Highlights

•    Transboundary transport increased PM2.5 in China by 2.1 μg/m3, and 3.7 μg/m3 in winter.
•    Transboundary transport increased PM2.5 by 0.6 to 11.4 μg/m3 in China provinces.
•    Transboundary PM2.5 pollution caused 100 thousand premature deaths in China.

Abstract

Long-range transport of air pollutants may cause significant health impacts in the receptor regions. In this study, we calculated the transboundary health impact from different foreign regions using a state-of-the-art air quality model at hemispheric scale. Our results reveal that transboundary PM2.5 pollution from outside China was of great significance, causing 100 thousand (95% CI, 45 thousand-200 thousand) premature deaths in China in 2015, which accounted for 9.60% PM2.5 related premature death in China. The impact of transboundary pollution in China was most significant in winter, in which the average PM2.5 concentration increased by 3.7 μg/m3, and was least significant in summer, with the average PM2.5 concentration increasing by 0.5 μg/m3. Liaoning and Yunnan provinces were extremely susceptible to transboundary pollution, whose annual average PM2.5 concentrations were increased by 10.2 and 11.4 μg/m3 respectively.
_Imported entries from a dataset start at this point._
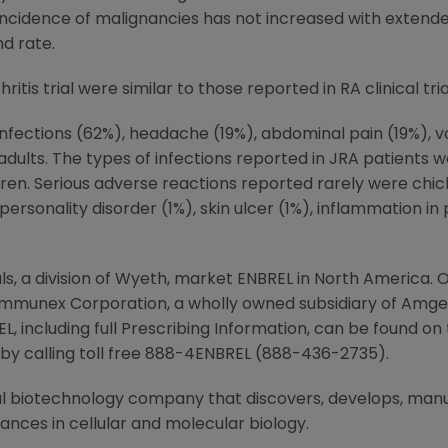
The incidence of malignancies has not increased with exten
d rate.
itis trial were similar to those reported in RA clinical tria
, infections (62%), headache (19%), abdominal pain (19%), 
dults. The types of infections reported in JRA patients 
en. Serious adverse reactions reported rarely were chick
personality disorder (1%), skin ulcer (1%), inflammation in
 a division of Wyeth, market ENBREL in North America. O
 Immunex Corporation, a wholly owned subsidiary of Amg
L, including full Prescribing Information, can be found o
y calling toll free 888-4ENBREL (888-436-2735).
 biotechnology company that discovers, develops, man
ces in cellular and molecular biology.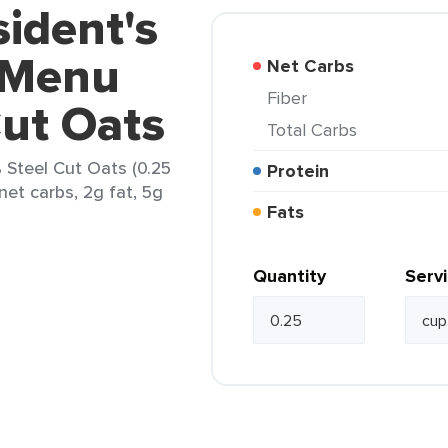
sident's
 Menu
Net Carbs
Fiber
ut Oats
Total Carbs
 Steel Cut Oats (0.25
Protein
net carbs, 2g fat, 5g
Fats
Quantity
Serv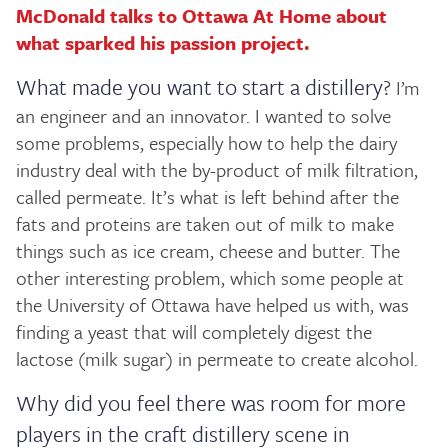
McDonald talks to Ottawa At Home about
what sparked his passion project.
What made you want to start a distillery?
I’m
an engineer and an innovator. I wanted to solve
some problems, especially how to help the dairy
industry deal with the by-product of milk filtration,
called permeate. It’s what is left behind after the
fats and proteins are taken out of milk to make
things such as ice cream, cheese and butter. The
other interesting problem, which some people at
the University of Ottawa have helped us with, was
finding a yeast that will completely digest the
lactose (milk sugar) in permeate to create alcohol.
Why did you feel there was room for more
players in the craft distillery scene in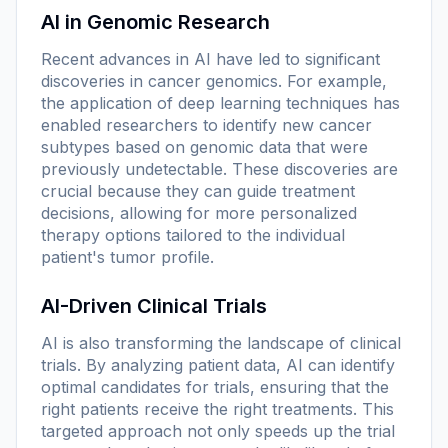
AI in Genomic Research
Recent advances in AI have led to significant
discoveries in cancer genomics. For example,
the application of deep learning techniques has
enabled researchers to identify new cancer
subtypes based on genomic data that were
previously undetectable. These discoveries are
crucial because they can guide treatment
decisions, allowing for more personalized
therapy options tailored to the individual
patient's tumor profile.
AI-Driven Clinical Trials
AI is also transforming the landscape of clinical
trials. By analyzing patient data, AI can identify
optimal candidates for trials, ensuring that the
right patients receive the right treatments. This
targeted approach not only speeds up the trial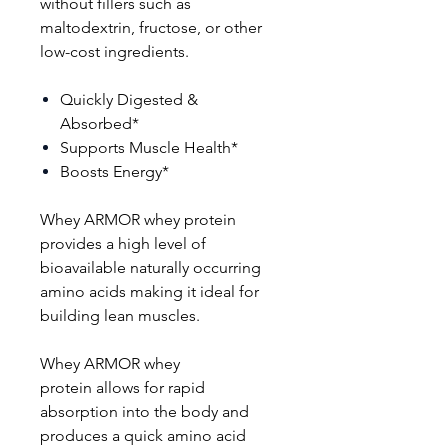
without fillers such as
maltodextrin, fructose, or other
low-cost ingredients.
Quickly Digested &
Absorbed*
Supports Muscle Health*
Boosts Energy*
Whey ARMOR whey protein
provides a high level of
bioavailable naturally occurring
amino acids making it ideal for
building lean muscles.
Whey ARMOR whey
protein allows for rapid
absorption into the body and
produces a quick amino acid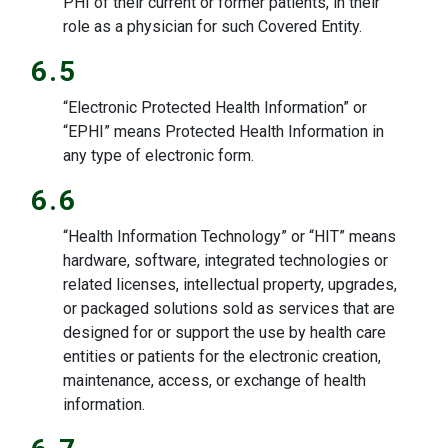
PHI of their current or former patients, in their
role as a physician for such Covered Entity.
6.5
“Electronic Protected Health Information” or
“EPHI” means Protected Health Information in
any type of electronic form.
6.6
“Health Information Technology” or “HIT” means
hardware, software, integrated technologies or
related licenses, intellectual property, upgrades,
or packaged solutions sold as services that are
designed for or support the use by health care
entities or patients for the electronic creation,
maintenance, access, or exchange of health
information.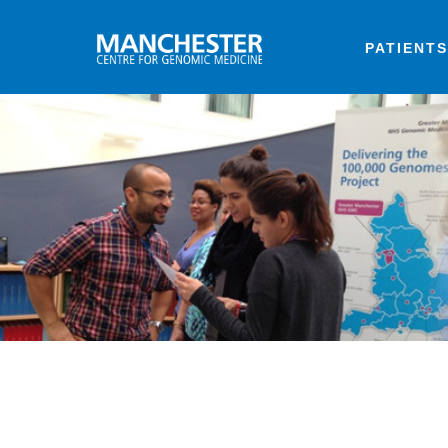
PATIENTS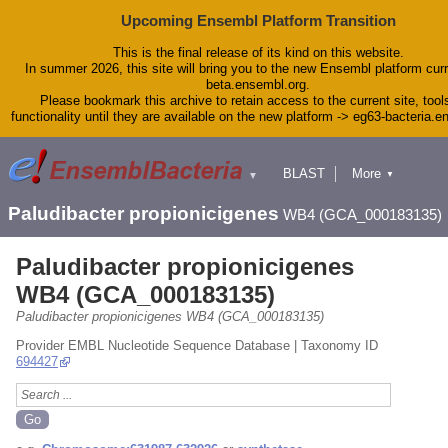
Upcoming Ensembl Platform Transition
This is the final release of its kind on this website.
In summer 2026, this site will bring you to the new Ensembl platform curr
beta.ensembl.org.
Please bookmark this archive to retain access to the current site, tool
functionality until they are available on the new platform -> eg63-bacteria.
BLAST
More
▼
▼
Tools
Downloads
Paludibacter propionicigenes
WB4 (GCA_000183135)
Help & Docs
Blog
Paludibacter propionicigenes
WB4 (GCA_000183135)
Paludibacter propionicigenes WB4 (GCA_000183135)
Provider EMBL Nucleotide Sequence Database | Taxonomy ID
694427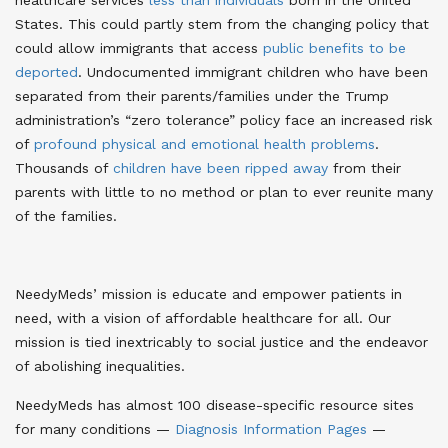
States
. This could partly stem from the changing policy that
could allow immigrants that access
public benefits to be
deported
. Undocumented immigrant children who have been
separated from their parents/families under the Trump
administration’s “zero tolerance” policy face an increased risk
of
profound physical and emotional health problems
.
Thousands of
children have been ripped away
from their
parents with little to no method or plan to ever reunite many
of the families
.
NeedyMeds’ mission is educate and empower patients in
need, with a vision of affordable healthcare for all. Our
mission is tied inextricably to social justice and the endeavor
of abolishing inequalities.
NeedyMeds has almost 100 disease-specific resource sites
for many conditions —
Diagnosis Information Pages
—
Among all foreign regions, the impact from South Asia was most significant, causing 30 thousand (95% CI, 12 thousand-62 thousand) premature deaths annually in China. This study only reveals the transboundary impact under the integrated exposure-response (IER) model and fixed meteorology field in 2015. Further studies are needed to investigate how different exposure-response functions and meteorology affect the transboundary PM2.5 pollution and its related death.